_EXERCISE AIM_: For every record beneath this instruction, give an exact repetition, omitting images.

───── RECORD SET ─────

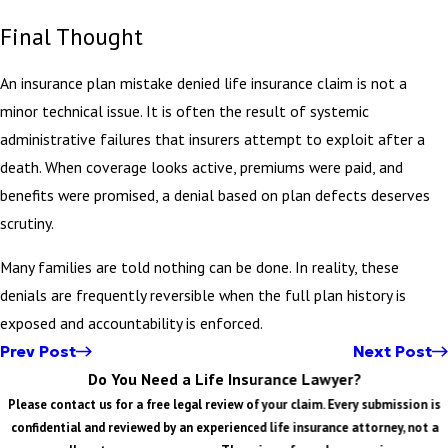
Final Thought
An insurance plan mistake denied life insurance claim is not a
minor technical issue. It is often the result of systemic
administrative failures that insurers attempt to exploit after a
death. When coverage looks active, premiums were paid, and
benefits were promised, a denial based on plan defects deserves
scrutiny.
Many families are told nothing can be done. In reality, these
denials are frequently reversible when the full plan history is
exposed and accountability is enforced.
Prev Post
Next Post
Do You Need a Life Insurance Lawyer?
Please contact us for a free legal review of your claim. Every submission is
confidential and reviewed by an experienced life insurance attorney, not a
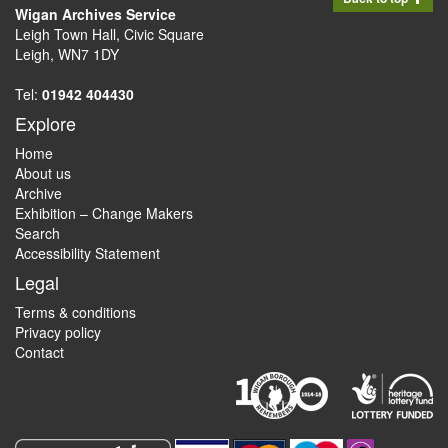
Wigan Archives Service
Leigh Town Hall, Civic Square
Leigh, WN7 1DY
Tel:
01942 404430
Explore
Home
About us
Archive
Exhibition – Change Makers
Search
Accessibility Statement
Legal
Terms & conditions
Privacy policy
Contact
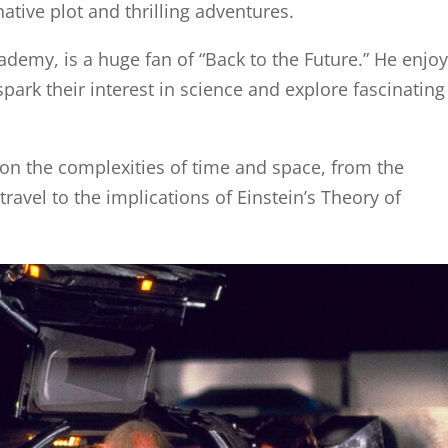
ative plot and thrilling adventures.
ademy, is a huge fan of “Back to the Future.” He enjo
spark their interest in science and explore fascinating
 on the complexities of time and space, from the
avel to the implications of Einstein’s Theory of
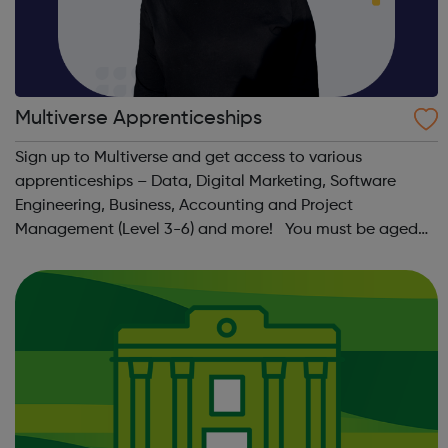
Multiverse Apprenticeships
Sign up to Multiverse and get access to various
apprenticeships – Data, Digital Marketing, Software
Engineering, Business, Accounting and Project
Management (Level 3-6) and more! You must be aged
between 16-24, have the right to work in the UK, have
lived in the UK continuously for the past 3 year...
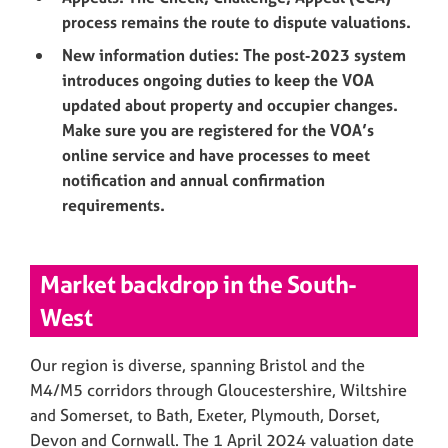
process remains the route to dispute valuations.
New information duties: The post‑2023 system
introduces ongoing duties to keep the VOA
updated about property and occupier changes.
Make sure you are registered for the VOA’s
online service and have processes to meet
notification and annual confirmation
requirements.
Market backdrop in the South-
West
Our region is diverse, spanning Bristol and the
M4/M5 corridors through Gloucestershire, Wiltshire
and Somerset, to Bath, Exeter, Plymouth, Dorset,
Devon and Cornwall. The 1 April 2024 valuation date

─────

_TASK RESULT_:
Final Thought
An insurance plan mistake denied life insurance claim is not a
minor technical issue. It is often the result of systemic
administrative failures that insurers attempt to exploit after a
death. When coverage looks active, premiums were paid, and
benefits were promised, a denial based on plan defects deserves
scrutiny.
Many families are told nothing can be done. In reality, these
denials are frequently reversible when the full plan history is
exposed and accountability is enforced.
Prev Post
Next Post
Do You Need a Life Insurance Lawyer?
Please contact us for a free legal review of your claim. Every submission is
confidential and reviewed by an experienced life insurance attorney, not a
Wigan Archives Service
Leigh Town Hall, Civic Square
Leigh, WN7 1DY
Tel:
01942 404430
Explore
Home
About us
Archive
Exhibition – Change Makers
Search
Accessibility Statement
Legal
Terms & conditions
Privacy policy
Contact
ative plot and thrilling adventures.
ademy, is a huge fan of “Back to the Future.” He enjo
spark their interest in science and explore fascinating
 on the complexities of time and space, from the
avel to the implications of Einstein’s Theory of
Multiverse Apprenticeships
Sign up to Multiverse and get access to various
apprenticeships – Data, Digital Marketing, Software
Engineering, Business, Accounting and Project
Management (Level 3-6) and more! You must be aged
between 16-24, have the right to work in the UK, have
lived in the UK continuously for the past 3 year...
process remains the route to dispute valuations.
New information duties: The post‑2023 system
introduces ongoing duties to keep the VOA
updated about property and occupier changes.
Make sure you are registered for the VOA’s
online service and have processes to meet
notification and annual confirmation
requirements.
Market backdrop in the South-
West
Our region is diverse, spanning Bristol and the
M4/M5 corridors through Gloucestershire, Wiltshire
and Somerset, to Bath, Exeter, Plymouth, Dorset,
Devon and Cornwall. The 1 April 2024 valuation date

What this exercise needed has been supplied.